The next year, the organization’s mission – the care of and prevention of cruelty to animals – expanded to include humane law enforcement. His wife, Jan Hecht, came aboard as treasurer in 2016, according to the organization’s 990 form. That year, Gene moved up to his current role as secretary of the Newburgh SPCA, a job on which he spends about 10 hours a week, according to the IRS document.
The Newburgh SCPA employed 10 people in 2019 and brought in $433,792, the lion’s share from donations and grants from the likes of the Community Foundation of Orange and Sullivan, the Ralph E. Ogden Foundation and the Humane Society of Monroe, which donated $1,500 in 2020 for “support for the care of animals.” The remaining five percent of the nonprofit’s income – $21,305 – came from adoption revenue. Adoption revenue has increased more than eleven-fold since 2014.
None of the SCPA’s key people are paid an on-the-books salary. President Joan Kay, Vice President Paul Teutul Sr. – better known for the reality TV show featuring his Orange County Choppers – and Jan and Gene Hecht all make $0, according to their 990 form. That’s a change that occurred in 2011; before that, the organization employed an executive director who drew a salary.
The Newburgh SPCA spent $40,535 on veterinary fees in 2019, and more than four times that on “other salaries and wages.”
The $163,996 in un-itemized salaries accounts for 43 percent of the organization’s total expenses.
That line item jumped $65,666 the year Hecht came onboard, and has fluctuated since, trending upward, as general public support for the Newburgh SPCA has fallen more than 40 percent since 2015.
The Newburgh SPCA did not return calls by press time.
The Hudson Valley SPCA did not acknowledge receipt of a Freedom of Information Law request for information regarding donations and Hecht’s salary.

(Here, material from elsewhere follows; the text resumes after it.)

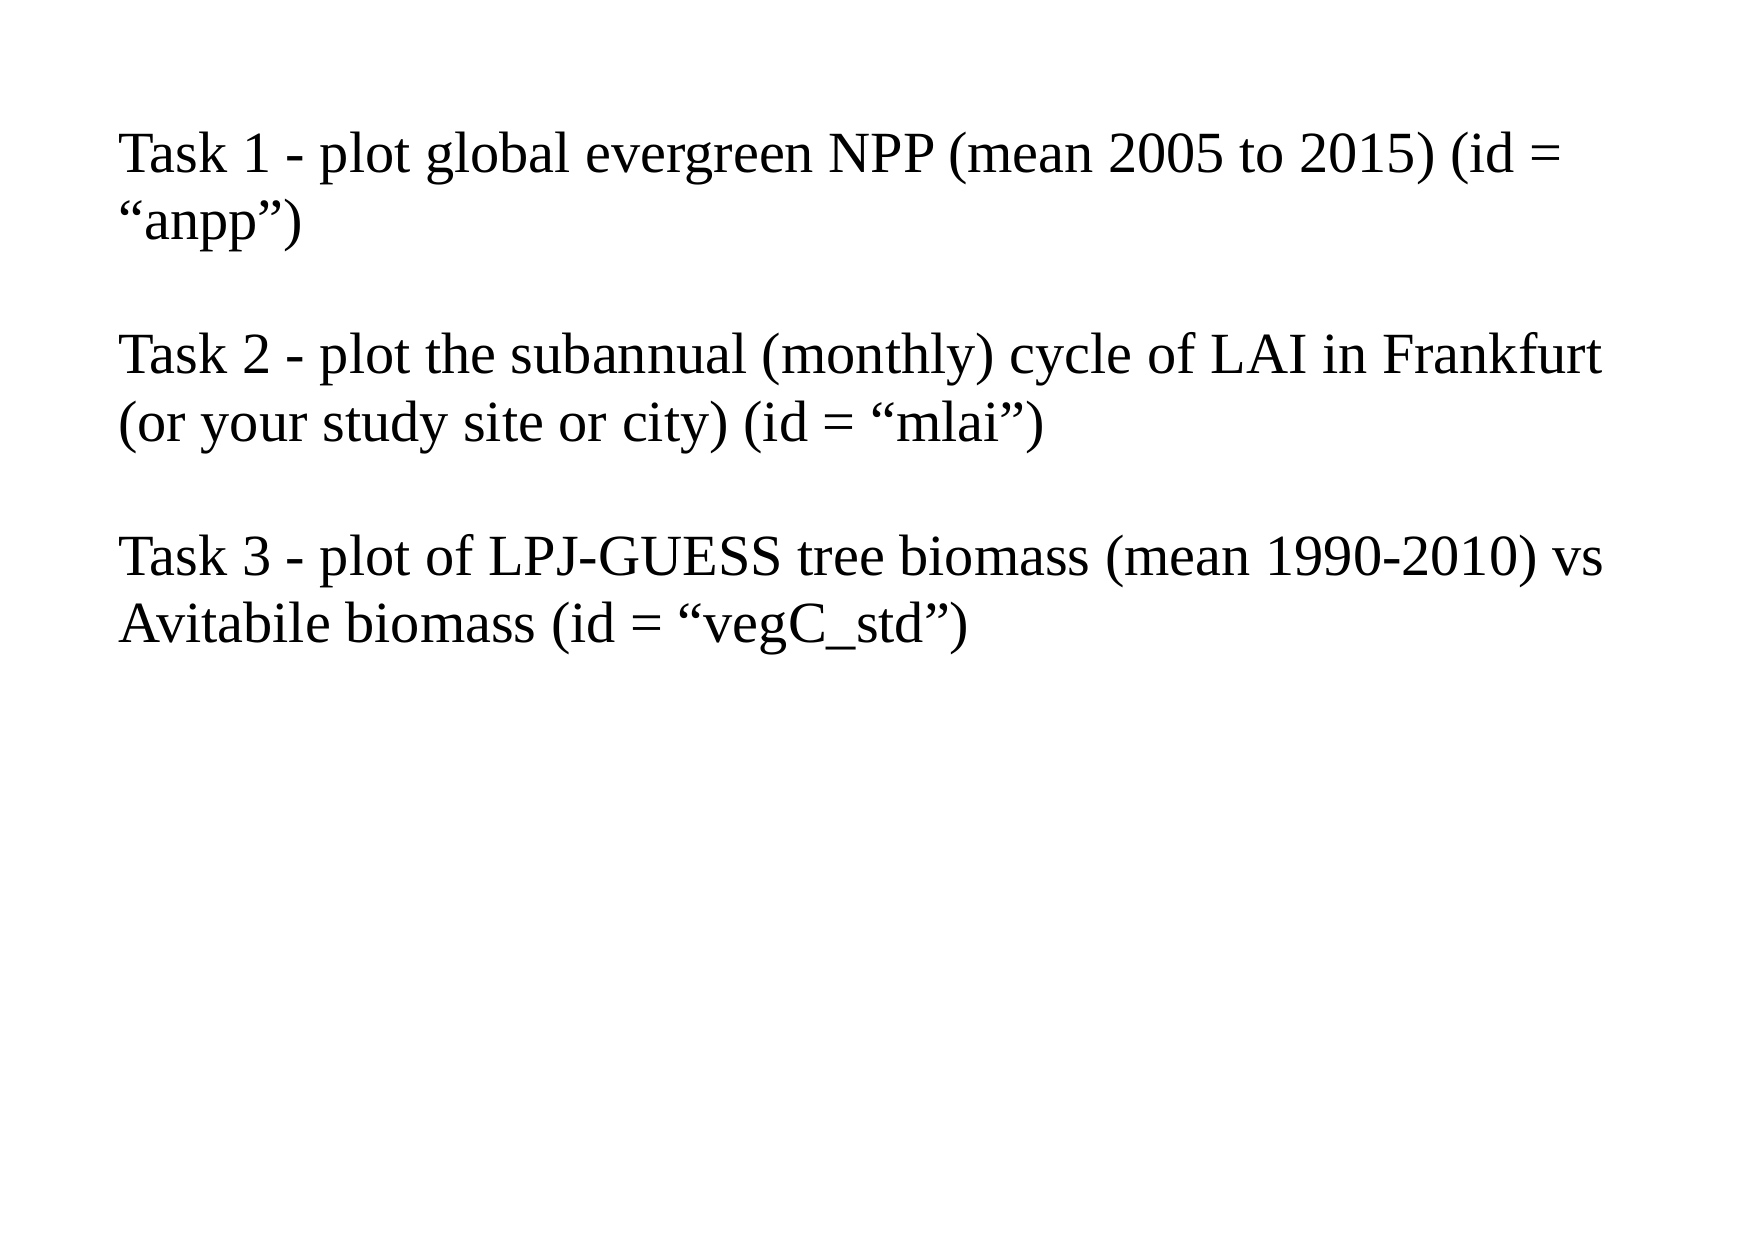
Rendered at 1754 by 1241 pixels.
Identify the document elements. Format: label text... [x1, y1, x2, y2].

In the wake of the well-publicized wallaby escape last spring, the U.S. Department of Agriculture inspector cited Noah’s Park for exposed mesh, insufficient space between enclosures and lack of a required perimeter fence around the property, which contributed to the wallabies’ escape.
“We were devastated, the wallabies going missing,” said McGowan. “But stuff happens. It happens even to big well-funded organizations like these zoos, and the kid falls into the gorilla pit. I mean, it happens.”
Earlier violations include rusty or jagged wire in animal enclosures; unsanitary food prep and storage areas; insufficient record-keeping; and housing marmosets, a kinkajou, cavies and paca in an insufficiently ventilated basement without functioning windows.
A Kafkaesque muddle
Vives, for whom travel with her oxygen tank is onerous, showed up at court on the date specified on her ticket, to find that her name wasn’t on the docket at all – not for that day or any other. Then in February, a second pair of tickets signed by Hecht appeared in the mailbox at Noah’s Park, one each for Vives and McGowan, for the same offense but with different dates.
Mullkoff believes that in issuing the second pair of tickets, Hecht was attempting to reset the clock. “It’s dirty, dirty, dirty. He has no business being a law enforcement officer because he’s abusing his authority,” said Mullkoff. “Now that he waited so long, deliberately, it’s impossible” for his clients to pay the bill to get their animals back.
The difference in McGowan’s case is that the date of her initial summons turned out to be Veterans Day, so when she showed up at court it was closed.
Mullkoff plans to file a motion to renew his arguments to dismiss in McGowan’s case.
Noah’s Park opened decades ago as a boarding and grooming business. As they took in pets whose owners couldn’t keep them, it evolved into an educational nonprofit that hosted school groups and kids’ birthday parties.
“We were never really into it for the money. We thought we were doing a good thing for the community. And then there are people who didn’t like it, apparently.”
Vives has chronic obstructive pulmonary disorder in her remaining lung, a terminal diagnosis.
“I wanted to spend my last days doing what I’ve been doing, for as long as I could.”